Passage:
============================================================

One of the defining features of a tree is its clear hierarchy, which is always viewed from top to bottom. The topmost node in a tree is known as the root node. It is the origin point from which all other nodes descend. As we move down the structure, we come across internal nodes that play the role of parents - they connect to one or more child nodes below them. A node that is directly connected beneath another is called a child node, and the node from which it originates is its parent. This parent-child relationship helps maintain the structure and clarity of the tree’s layout.
Eventually, we reach the end points of the tree - nodes from which no further branches extend. These are called leaf nodes. Leaf nodes do not have any children and often represent the final outcome or classification in many tree-based algorithms. Depending on the application, trees can be broad and complex, with multiple children stemming from each node, or they can be more restrictive and structured.
A particularly well-known variant of the tree is the binary tree. In a binary tree, each node is allowed to have at most two children. This creates a left and right child for every parent node, providing a simple and efficient framework for many algorithmic tasks. Binary trees are a foundational concept in computer science, especially because of their use in searching and sorting. A notable example is the binary search tree (BST), which organizes data in such a way that searching can be performed in logarithmic time. In a BST, for every node, all the elements in the left subtree are less than the node, and all elements in the right subtree are greater. This structure allows for efficient insertion, deletion, and lookup operations.

============================================================

Supplied information:
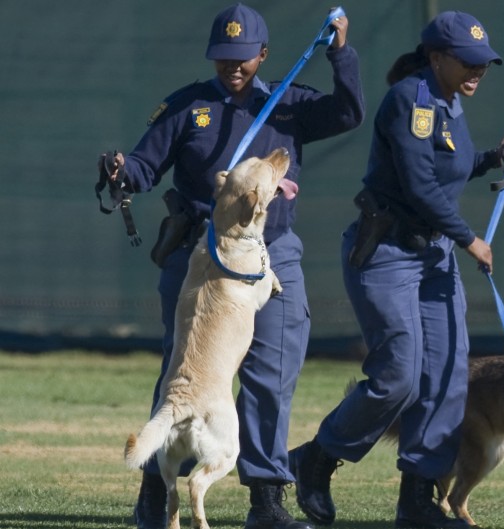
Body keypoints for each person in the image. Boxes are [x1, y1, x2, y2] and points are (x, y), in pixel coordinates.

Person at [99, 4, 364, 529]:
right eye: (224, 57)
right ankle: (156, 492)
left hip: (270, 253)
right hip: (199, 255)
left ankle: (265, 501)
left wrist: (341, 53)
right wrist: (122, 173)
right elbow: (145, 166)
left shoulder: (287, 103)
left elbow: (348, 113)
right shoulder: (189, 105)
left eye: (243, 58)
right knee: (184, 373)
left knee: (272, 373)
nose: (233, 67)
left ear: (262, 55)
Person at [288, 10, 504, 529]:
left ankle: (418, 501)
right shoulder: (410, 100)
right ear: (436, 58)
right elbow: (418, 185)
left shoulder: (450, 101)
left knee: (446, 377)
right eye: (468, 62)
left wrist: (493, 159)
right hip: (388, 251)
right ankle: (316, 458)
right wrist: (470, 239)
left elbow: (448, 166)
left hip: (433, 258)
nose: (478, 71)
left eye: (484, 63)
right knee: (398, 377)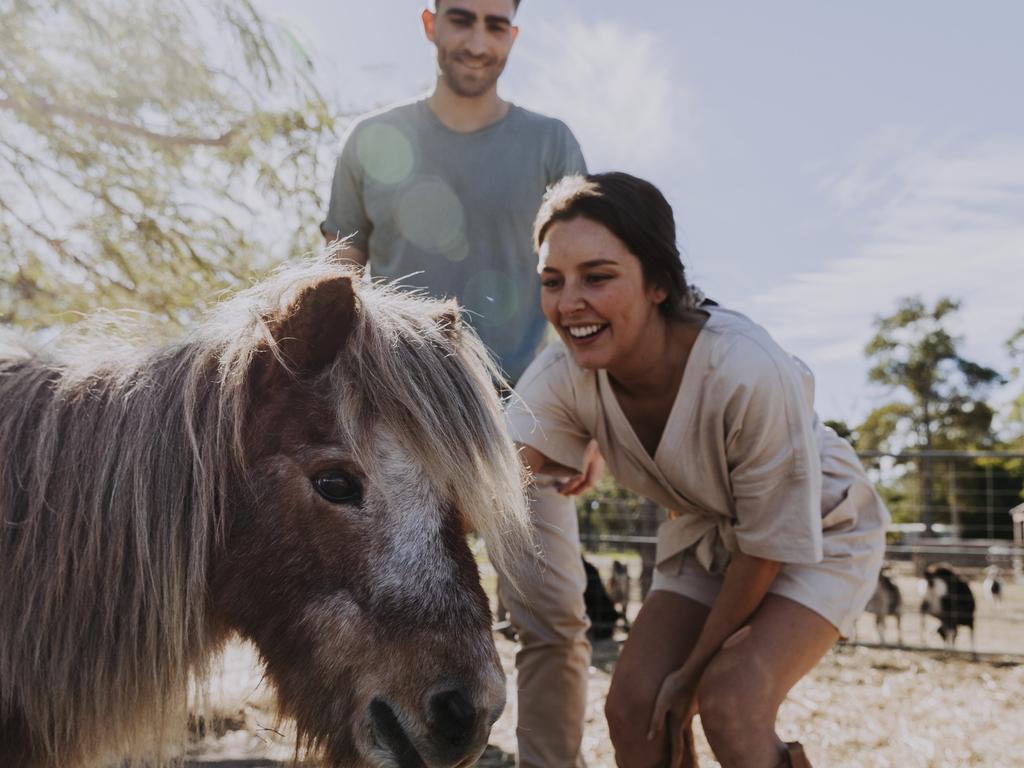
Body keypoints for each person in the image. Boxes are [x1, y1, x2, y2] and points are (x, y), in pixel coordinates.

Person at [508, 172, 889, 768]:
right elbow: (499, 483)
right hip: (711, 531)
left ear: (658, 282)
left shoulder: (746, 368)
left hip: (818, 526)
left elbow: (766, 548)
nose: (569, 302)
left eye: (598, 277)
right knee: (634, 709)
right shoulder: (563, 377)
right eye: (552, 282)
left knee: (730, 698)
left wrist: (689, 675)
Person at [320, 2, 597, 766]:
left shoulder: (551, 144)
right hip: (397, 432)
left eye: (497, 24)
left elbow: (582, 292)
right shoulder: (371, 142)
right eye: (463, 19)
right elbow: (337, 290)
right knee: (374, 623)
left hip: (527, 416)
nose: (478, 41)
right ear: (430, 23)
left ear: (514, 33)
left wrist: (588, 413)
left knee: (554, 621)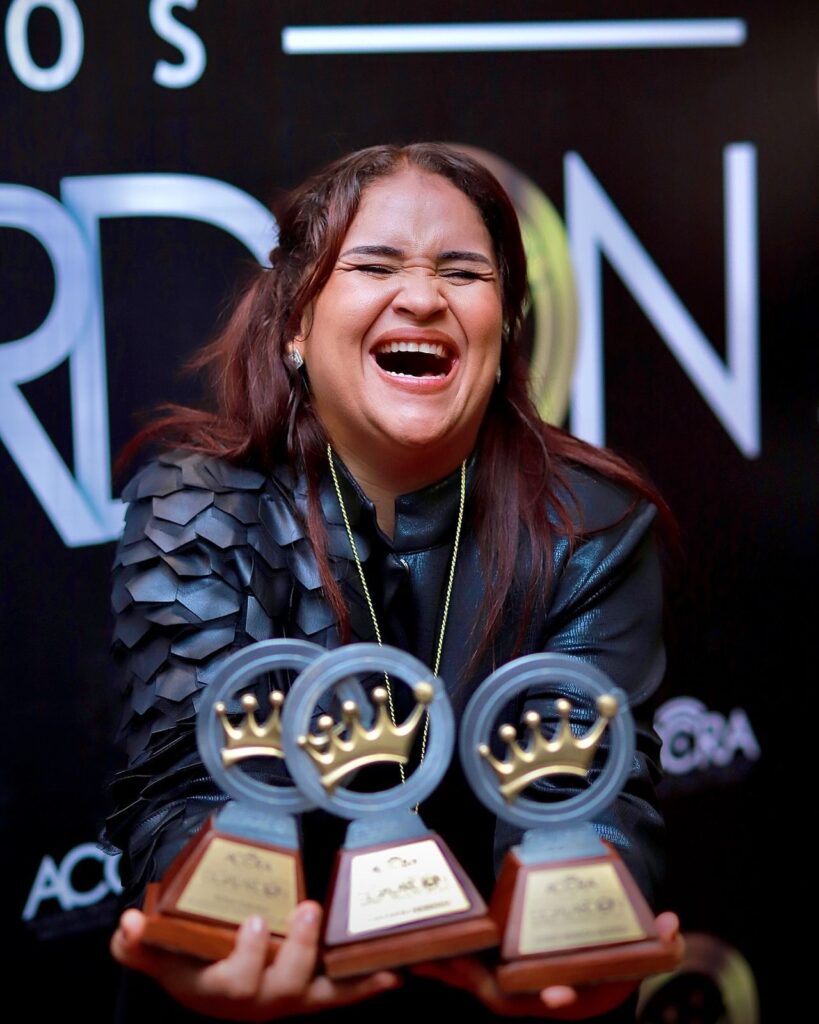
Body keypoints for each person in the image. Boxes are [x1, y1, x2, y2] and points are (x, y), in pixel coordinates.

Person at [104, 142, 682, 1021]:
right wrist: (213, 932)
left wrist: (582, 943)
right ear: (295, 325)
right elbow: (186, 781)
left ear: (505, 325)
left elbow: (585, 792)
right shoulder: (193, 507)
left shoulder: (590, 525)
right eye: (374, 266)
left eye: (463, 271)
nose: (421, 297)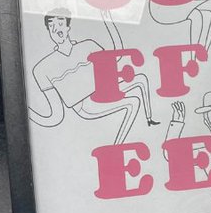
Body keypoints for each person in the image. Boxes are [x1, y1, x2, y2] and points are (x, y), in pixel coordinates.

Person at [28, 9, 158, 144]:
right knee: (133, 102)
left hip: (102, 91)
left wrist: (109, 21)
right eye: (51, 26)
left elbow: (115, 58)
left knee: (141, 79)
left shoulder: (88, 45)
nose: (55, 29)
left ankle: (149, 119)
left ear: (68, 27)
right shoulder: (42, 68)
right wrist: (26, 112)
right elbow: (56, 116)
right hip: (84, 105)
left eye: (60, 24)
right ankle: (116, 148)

============================================================

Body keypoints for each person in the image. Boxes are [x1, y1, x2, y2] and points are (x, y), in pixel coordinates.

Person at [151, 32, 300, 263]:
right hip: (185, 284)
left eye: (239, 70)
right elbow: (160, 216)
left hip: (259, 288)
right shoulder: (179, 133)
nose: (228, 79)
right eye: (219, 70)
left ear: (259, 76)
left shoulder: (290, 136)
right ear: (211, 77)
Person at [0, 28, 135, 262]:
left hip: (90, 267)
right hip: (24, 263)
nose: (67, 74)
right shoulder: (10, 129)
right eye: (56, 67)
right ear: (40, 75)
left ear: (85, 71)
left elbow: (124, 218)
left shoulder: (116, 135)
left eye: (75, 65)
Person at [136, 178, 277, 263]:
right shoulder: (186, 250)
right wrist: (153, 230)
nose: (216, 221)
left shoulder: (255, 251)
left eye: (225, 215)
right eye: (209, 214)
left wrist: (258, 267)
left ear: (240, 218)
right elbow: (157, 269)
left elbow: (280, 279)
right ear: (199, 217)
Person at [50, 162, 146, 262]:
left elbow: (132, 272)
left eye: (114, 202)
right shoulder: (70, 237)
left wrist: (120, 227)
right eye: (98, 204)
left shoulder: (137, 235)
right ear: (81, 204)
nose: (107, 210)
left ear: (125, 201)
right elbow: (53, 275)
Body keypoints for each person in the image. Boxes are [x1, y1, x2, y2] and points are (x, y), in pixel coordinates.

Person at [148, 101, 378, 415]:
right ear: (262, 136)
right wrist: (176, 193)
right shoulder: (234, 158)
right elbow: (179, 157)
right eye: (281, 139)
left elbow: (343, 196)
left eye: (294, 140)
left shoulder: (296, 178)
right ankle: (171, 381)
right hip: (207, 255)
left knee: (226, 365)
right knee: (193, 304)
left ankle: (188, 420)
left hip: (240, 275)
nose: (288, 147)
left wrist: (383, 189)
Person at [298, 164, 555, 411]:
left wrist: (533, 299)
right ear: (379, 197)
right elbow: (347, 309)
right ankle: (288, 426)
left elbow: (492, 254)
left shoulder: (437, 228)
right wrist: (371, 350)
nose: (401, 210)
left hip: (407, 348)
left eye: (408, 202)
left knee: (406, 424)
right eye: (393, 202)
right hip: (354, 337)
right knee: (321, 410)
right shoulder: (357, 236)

============================================================

Instructions:
**a.** In the passage on tree structures, answer each question on its own line:
(i) What is the topmost node in a tree called?
(ii) What name is given to nodes that have no children?
(iii) In a binary search tree, how do the elements in a node's left subtree compare with that node?
**b.** Extend the passage on tree structures, picking up right after its final sentence.

Answer set:
**a.**
(i) The root node.
(ii) Leaf nodes.
(iii) They are all less than the node.

**b.**
Another important concept associated with trees is the height of the tree. The height is determined by the number of levels it contains, starting from the root at level one and counting downward to the deepest leaf node. The height has a significant impact on the performance of tree-based operations. A balanced tree - one where the height is kept to a minimum — allows for faster computation, while an unbalanced tree may result in inefficiencies similar to a linear list. There are many other types of trees in computer science beyond binary and binary search trees. These include AVL trees, red-black trees, heaps, B-trees, and others - each designed to address specific computational problems or optimize particular operations. Some trees are used in databases, others in compiler design, and many in artificial intelligence.
In this context, we will now explore a specific type of tree used in the field of machine learning - the decision tree. This structure builds upon the fundamentals of tree data structures but applies them to the task of making predictions or decisions based on input data. Unlike general-purpose binary search trees, decision trees are typically built by analyzing a dataset and finding the best way to split it in order to classify or estimate outcomes. Understanding the foundational structure of trees - with their nodes, edges, levels, and hierarchy - will make it easier to grasp how decision trees function and why they are such a powerful tool in data science and artificial intelligence.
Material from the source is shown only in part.